• DOCUMENT SECTION:
*** Begin section ***

The driving side of me wants the price to stay around $2.00. That seems to be a fair price. The other side of me wants the price to go up to $8.00. That side of me wants to see the change that will be good for the environment and our independence both foreign and domestic oil. This side also wants to see others who haven’t prepared like I have suffer. I have a simple life. I live close to work. I have a scooter and can even bicycle to work. I want others who are living extravagant lives living outside the city in mansions on their acres of land to suffer. People driving constantly all day on stupid pointless tasks. It’s all such a waste and it has to stop. Even just for my entertainment. I want to see others who have friends and family suffer. If I can’t have them then no one should. How did I get here? This entry was supposed to be about gas.

>A trip to the past.

>I was watching “Life on Mars” last night. It’s a show about a cop who is hit by a car and wakes up back in 1972. In this particular episode he remembered that his father took him to a baseball game that year so he went to the stadium and saw himself as a little kid walking with his father. I got chills when I saw this scene. My father died in 1977 when I was nine. I would give anything to go back in time and see him and hear his voice. I asked my Mom if there were any recordings of him just so I could hear what he sounded like. Of course video cameras were not common in the 70s. I was hoping that maybe some relative might have had one. Alas. All I have are pictures and vague memories.

>There are white children?

>I was watching the national news today and they did a story about mutton busting. (Children riding sheep). The children were white and it was weird for me to see white children. Living in San Antonio means 90% mexican. Now I’m white and I shouldn’t have been shocked but when you see nothing but mexicans all the time your own race becomes strange and weird. I wish I had a sheep right now.

>Why I’m so fucked up.

>For as long as I can remember I have been lonely. As a child I never fit in with my friends. Even now I am alone in a crowd. For the last ten years or more I was in a deep depression. Being unable to find satisfaction in being around the people I knew I became frustrated then angry.

*** End section ***

• DATA PROVIDED:
*** Begin section ***

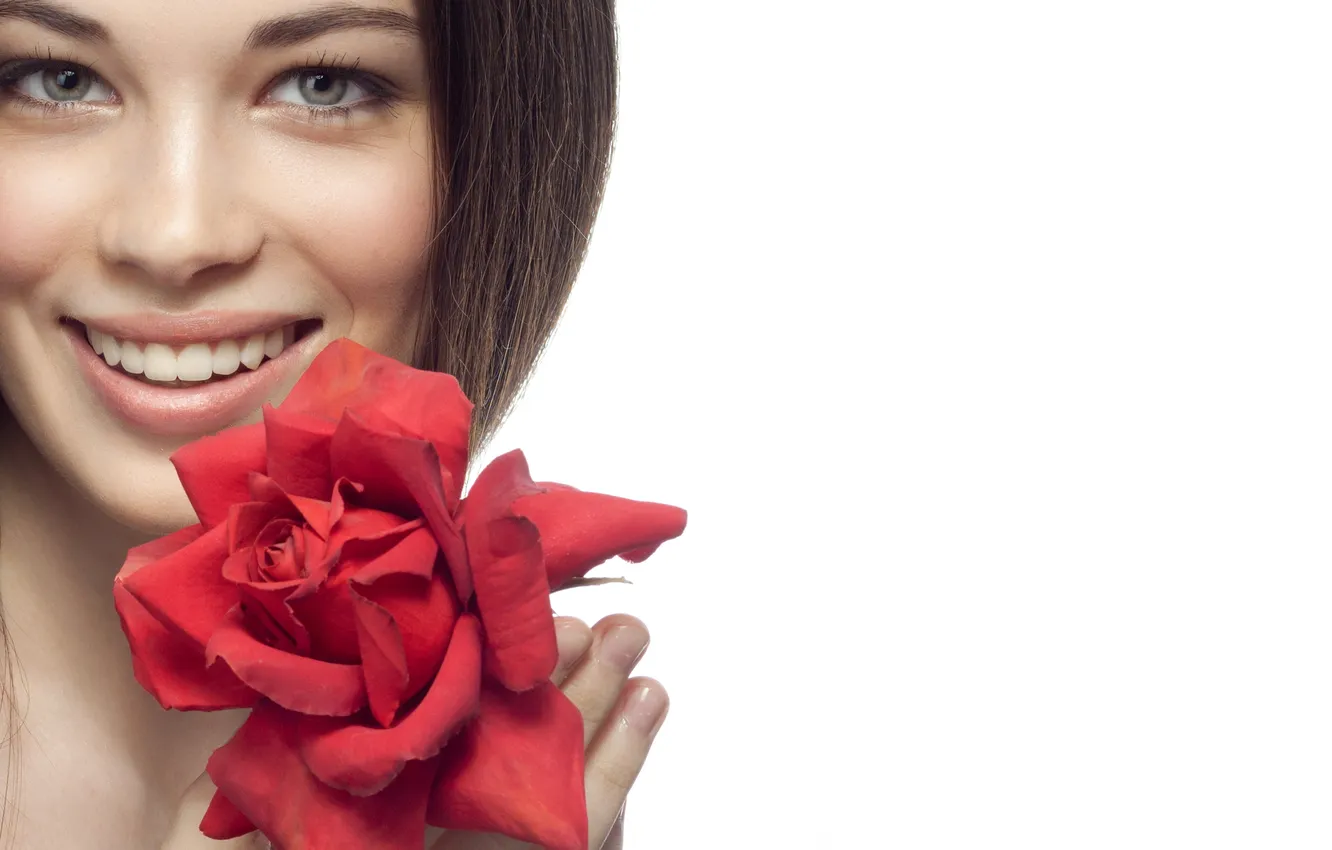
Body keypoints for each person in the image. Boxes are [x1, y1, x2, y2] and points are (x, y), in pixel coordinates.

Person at [0, 0, 667, 847]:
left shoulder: (523, 801)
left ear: (505, 142)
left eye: (322, 85)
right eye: (57, 80)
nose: (175, 237)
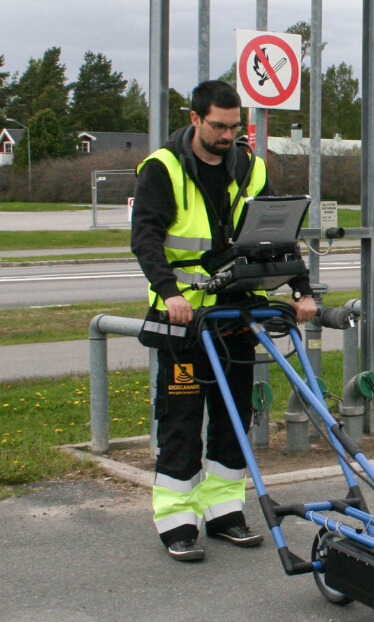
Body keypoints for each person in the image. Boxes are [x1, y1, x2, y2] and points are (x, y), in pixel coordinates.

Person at [131, 80, 317, 562]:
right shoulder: (163, 168)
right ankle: (176, 519)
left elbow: (277, 230)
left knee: (235, 416)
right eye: (218, 126)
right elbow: (146, 239)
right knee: (181, 419)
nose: (228, 136)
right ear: (195, 119)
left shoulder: (249, 166)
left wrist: (301, 290)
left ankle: (225, 511)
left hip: (235, 313)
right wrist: (170, 293)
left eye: (235, 127)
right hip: (185, 319)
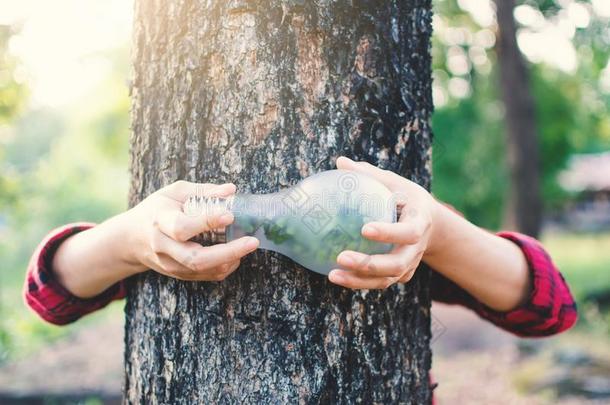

*** End section ***

• TO DO:
(a) Retype the journal entries above between "The driving side" and "trip to the past.", inclusive.
(b) Extend the journal entries above, picking up where they stop.

• ANSWERS TO THIS EXERCISE:
(a)
The driving side of me wants the price to stay around $2.00. That seems to be a fair price. The other side of me wants the price to go up to $8.00. That side of me wants to see the change that will be good for the environment and our independence both foreign and domestic oil. This side also wants to see others who haven’t prepared like I have suffer. I have a simple life. I live close to work. I have a scooter and can even bicycle to work. I want others who are living extravagant lives living outside the city in mansions on their acres of land to suffer. People driving constantly all day on stupid pointless tasks. It’s all such a waste and it has to stop. Even just for my entertainment. I want to see others who have friends and family suffer. If I can’t have them then no one should. How did I get here? This entry was supposed to be about gas.

>A trip to the past.

(b)
I was stuck in a loop where I couldn’t meet anyone because I was afraid to be stuck with another friend who was useless to me. Stealing my time to fix their shit but having nothing I could use in return. I was angry at myself because I couldn’t figure out a way out of it. I was angry at others because they didn’t give me what I needed. I became angry at inanimate objects. A new traffic light appeared in an intersection on my way to work. I nearly blew a gasket. Gave myself a headache. I became so angry I could easily have killed myself or others. I didn’t even understand why I was so angry.

Last year after Googling words like anger, frustration and suicide I came across Buddhism. The basics of Buddhism say that anger is caused by frustration. Frustration is caused by inability to get what you desire. Suffering can be ended by controlling your desires. It finally made some sense to me. I desired friendship so much but was unable to attain it that it ate away at me until I nearly self destructed. My childhood friends were married and had no desire to be in touch with me. My school friends were far away and would not return my attempts to contact them. The people I work with have very little in common with me. The clubs I joined left me feeling lonely even as I was surrounded by people with similar interests.

Once I realized the cause of my frustration I learned to suppress my desires. I decided around September of last year that I would completely stop attempting and wishing for a friend until the end of the year just to see how it would work. For the first time ever I could feel that happiness was within my reach. My frustration and anger were at an all time low and life almost felt worth living. After the year ended I decided to make it permanent. I was able to find satisfaction through watching TV. The people on TV are like friends. I went back to working on projects and keeping to myself. It was working. I haven’t felt that good in so long. My desire for friendship and human interaction is pretty much gone now. It still comes back but I can fight it off. Humans are social beings so it is embedded deep in our minds that we must be around others. I can and must control it so that I don’t slip back.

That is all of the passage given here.